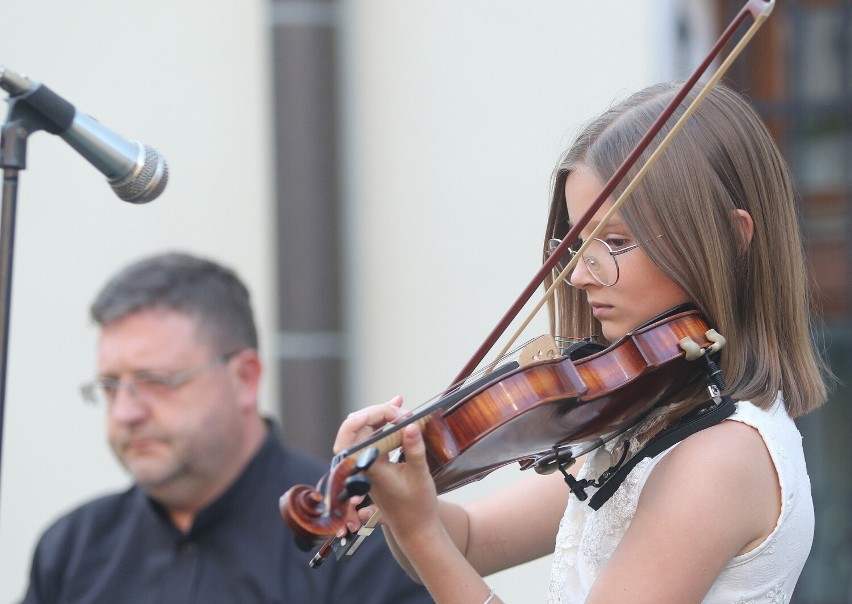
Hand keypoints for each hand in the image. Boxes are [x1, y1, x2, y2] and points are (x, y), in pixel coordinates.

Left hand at [333, 397, 439, 539]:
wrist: (416, 529)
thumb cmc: (417, 507)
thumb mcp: (419, 476)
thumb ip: (414, 449)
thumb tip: (410, 425)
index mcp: (368, 467)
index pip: (353, 435)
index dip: (363, 418)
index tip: (392, 413)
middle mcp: (363, 464)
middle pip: (357, 428)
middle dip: (377, 412)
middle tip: (401, 406)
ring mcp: (368, 464)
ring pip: (366, 432)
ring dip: (381, 416)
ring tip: (400, 405)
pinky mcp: (376, 464)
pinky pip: (375, 439)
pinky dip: (385, 426)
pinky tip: (399, 417)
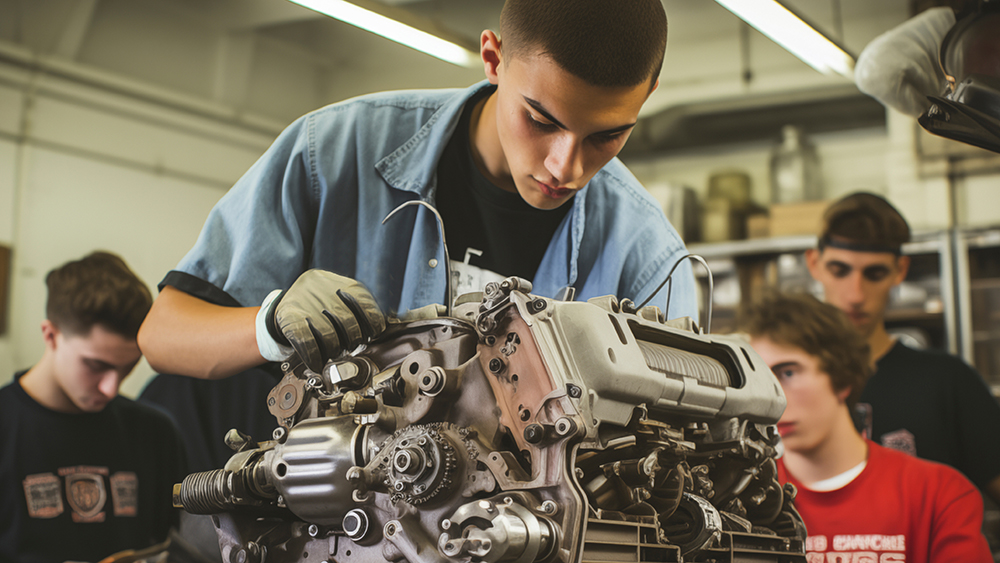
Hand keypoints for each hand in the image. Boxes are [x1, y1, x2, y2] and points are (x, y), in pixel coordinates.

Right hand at [264, 270, 384, 371]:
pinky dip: (316, 358)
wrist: (285, 305)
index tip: (370, 334)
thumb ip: (360, 308)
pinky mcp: (291, 320)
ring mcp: (307, 305)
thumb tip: (378, 328)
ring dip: (333, 351)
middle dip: (352, 340)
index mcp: (342, 284)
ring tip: (332, 351)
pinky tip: (318, 362)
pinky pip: (309, 346)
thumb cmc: (321, 305)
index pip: (367, 305)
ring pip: (330, 338)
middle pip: (349, 324)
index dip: (372, 324)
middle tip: (349, 345)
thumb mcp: (342, 297)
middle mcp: (325, 290)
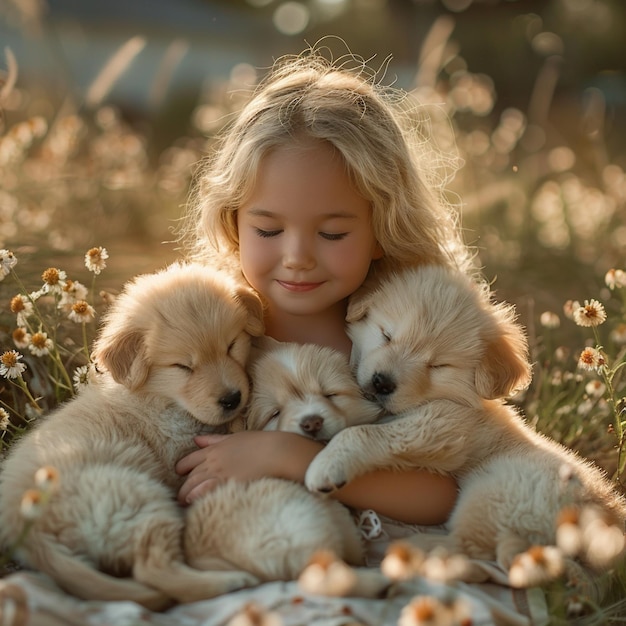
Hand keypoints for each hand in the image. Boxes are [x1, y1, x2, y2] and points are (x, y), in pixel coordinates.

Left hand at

▸ **Exercise**
In the answer, retype exactly and only the lines from the one holding "middle mcp: (325, 290)" through the end of the listing, keeping both ends and dropping every picture.

▸ **Task response**
middle mcp: (325, 290)
Hand keypoints for each hand in the image. Boxes are [x1, y1, x2, y2] and points are (x, y), in pixel coordinates.

Left hand at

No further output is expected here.